#### Liste des tâches
1 – Pouvez-vous recopier le passage du texte sur le management à distance qui commence par « Donc, peut-être pas » et se poursuit jusqu'à « différents réseaux sociaux. » inclus, en remplaçant « managers » par « responsables » ?
2 – Pouvez-vous repérer et recopier chaque ligne des entrées où figure la chaîne « date » ? La casse compte.

#### Texte sélectionné

■ ■ ■ ■ ■ ■ ■

Donc, peut-être pas « plus de télétravail », mais sans doute « un meilleur télétravail ».

Encore faut-il que le management s’adapte à ce pilotage à distance des équipes. En cette période de crise, les managers doivent-ils repenser leurs méthodes managériales ?

Grâce à l’univers numérique, chacun a pu disposer d’outils qui ont permis de garantir une continuité dans le travail. Les managers ont pu continuer à parler à leurs collaborateurs, à travailler sur des documents partagés, à créer du lien social via des groupes dans différents réseaux sociaux.

Je me suis rendu compte que l’utilisation régulière et prolongée de ces outils collaboratifs appelle à une forme de précision et de concision sur le contenu. C’est une bonne chose : moins de circonvolutions, moins de logorrhées interminables, moins de bavardages stériles. Il faut aller à l’essentiel. Autre chose qui m’a également frappée au bout de quelques semaines, c’est la disparition des corps. Le mien et celui des autres.

Rappelons l’étymologie du mot management : en latin manus agere, j’agis avec ma main. Il n’y a pas de main sur WhatsApp, il n’y a pas de main sur Zoom. Que ce soit en réunion ou en cours, je suis devenu une image et surtout, une voix.

Or, se priver de son corps, c’est se priver d’un vecteur de communication fondamental. La présence du corps nous épargne parfois de longs discours. Le corps justifie les silences. Il rassure, impose, réconforte. Il donne de l’énergie. A ce titre, il est intéressant de voir comment certains redoublent d’imagination quand il s’agit de trouver un arrière-plan pour leur logiciel de visioconférence : cela a vocation à amuser un peu, mais dit aussi quelque chose de la personne en question.

Alors qui suis-je sans mon corps ? Pour les gens qui me connaissent bien, ça passe encore. Mais tous les autres, quelle idée se font-ils de moi en voyant une vignette en bas de leur écran ? Ce qui manque le plus, ce sont les informations données par le corps des autres : ses postures, expressions qui viennent compléter, confirmer, infirmer. Manager à distance, c’est manager sans le corps, et donc l'opportunité d’en reprendre conscience.

J’ai toujours pensé que la présence de ce corps est à l’origine d’un des fondements les plus essentiels du management : le fait d’être là. La présence physique, c’est ce qui va permettre au management d’être le ferment de l’action collective.

Être là, c’est faire la preuve par l'exemple de son adhésion au collectif, de sa participation à la vie quotidienne du groupe. C’est un engagement concret, par-delà les discours qui consistent à dire « Non, mais je connais la réalité de mes équipes ». La présence est au management ce que la politesse est aux vertus, si je fais référence à l’excellent petit livre d’André Comte-Sponville, Le petit traité des grandes vertus. C’est une sorte d’antichambre, un point de départ sans lequel le reste n’est pas possible.

■ ■ ■ ■ ■ ■ ■

[Quelques entrées]
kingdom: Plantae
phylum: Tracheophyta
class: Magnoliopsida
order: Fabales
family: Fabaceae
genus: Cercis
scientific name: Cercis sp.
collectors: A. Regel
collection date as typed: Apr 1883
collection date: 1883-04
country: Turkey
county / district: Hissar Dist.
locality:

■ ■ ■ ■ ■ ■ ■

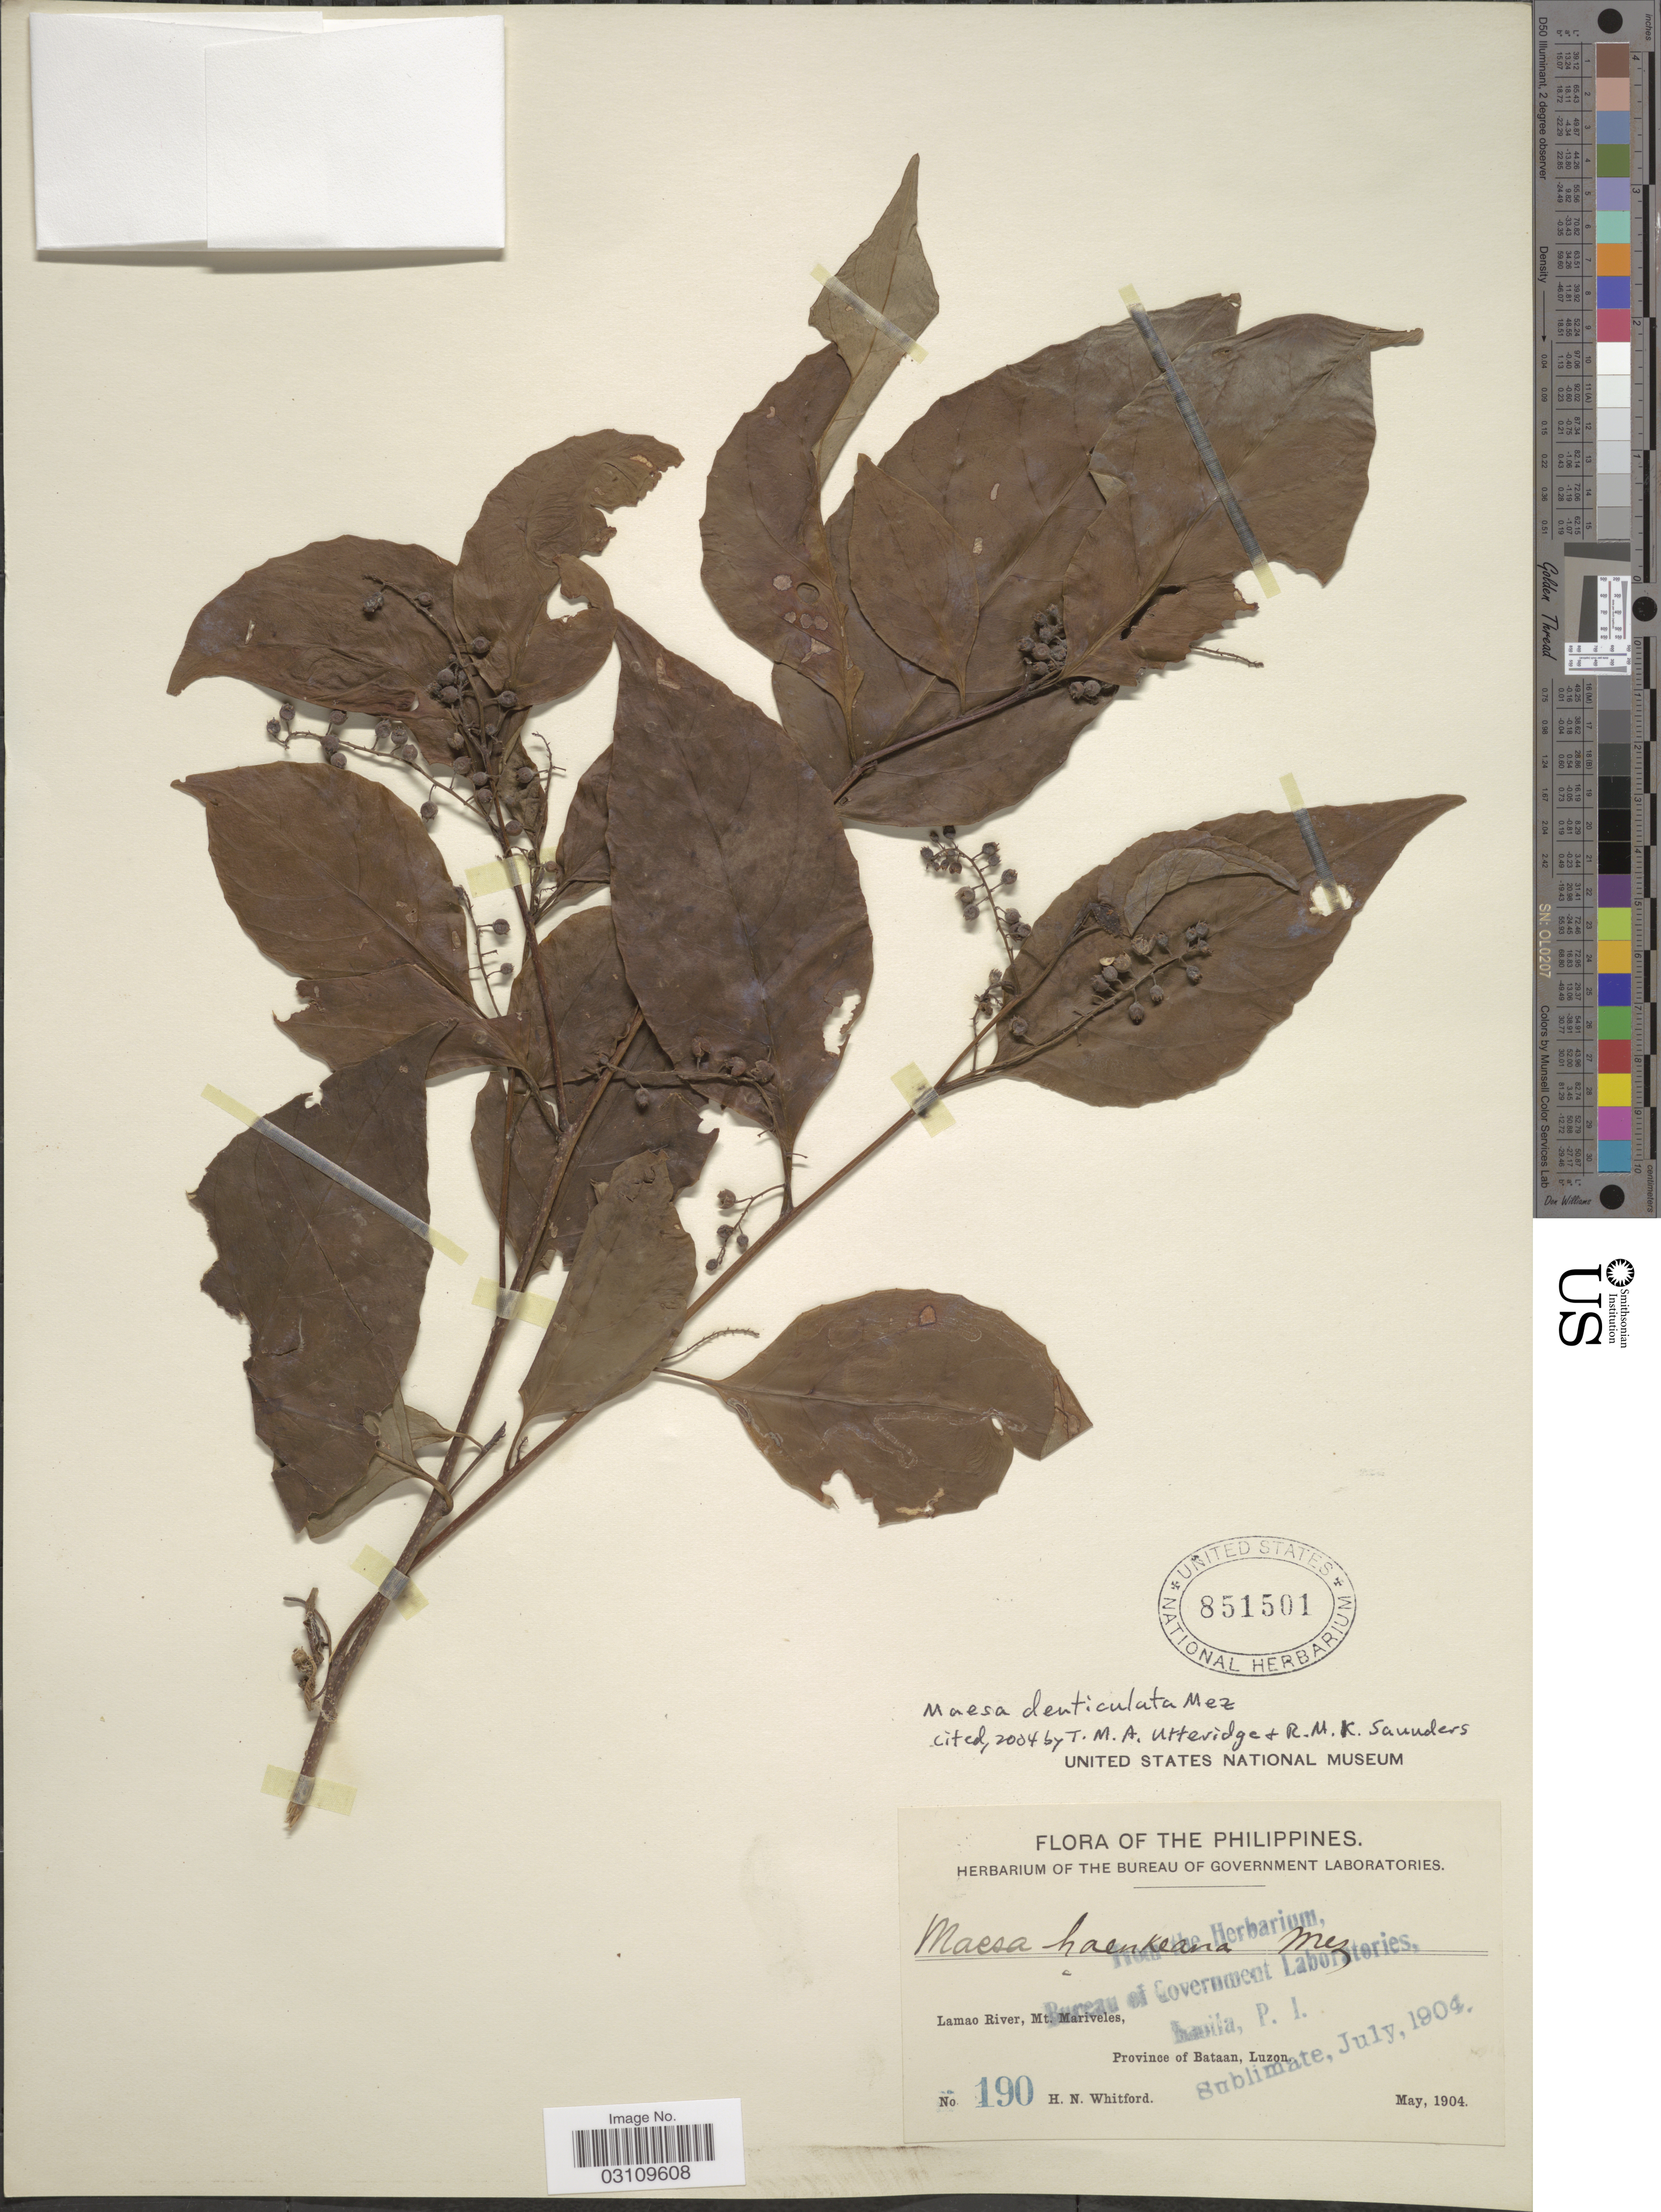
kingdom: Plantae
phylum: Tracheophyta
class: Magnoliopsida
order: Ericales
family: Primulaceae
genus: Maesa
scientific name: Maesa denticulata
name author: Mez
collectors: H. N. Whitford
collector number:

■ ■ ■ ■ ■ ■ ■

#### Réponses aux tâches
1 –
Donc, peut-être pas « plus de télétravail », mais sans doute « un meilleur télétravail ».

Encore faut-il que le management s’adapte à ce pilotage à distance des équipes. En cette période de crise, les responsables doivent-ils repenser leurs méthodes managériales ?

Grâce à l’univers numérique, chacun a pu disposer d’outils qui ont permis de garantir une continuité dans le travail. Les responsables ont pu continuer à parler à leurs collaborateurs, à travailler sur des documents partagés, à créer du lien social via des groupes dans différents réseaux sociaux.

2 –
collection date as typed: Apr 1883
collection date: 1883-04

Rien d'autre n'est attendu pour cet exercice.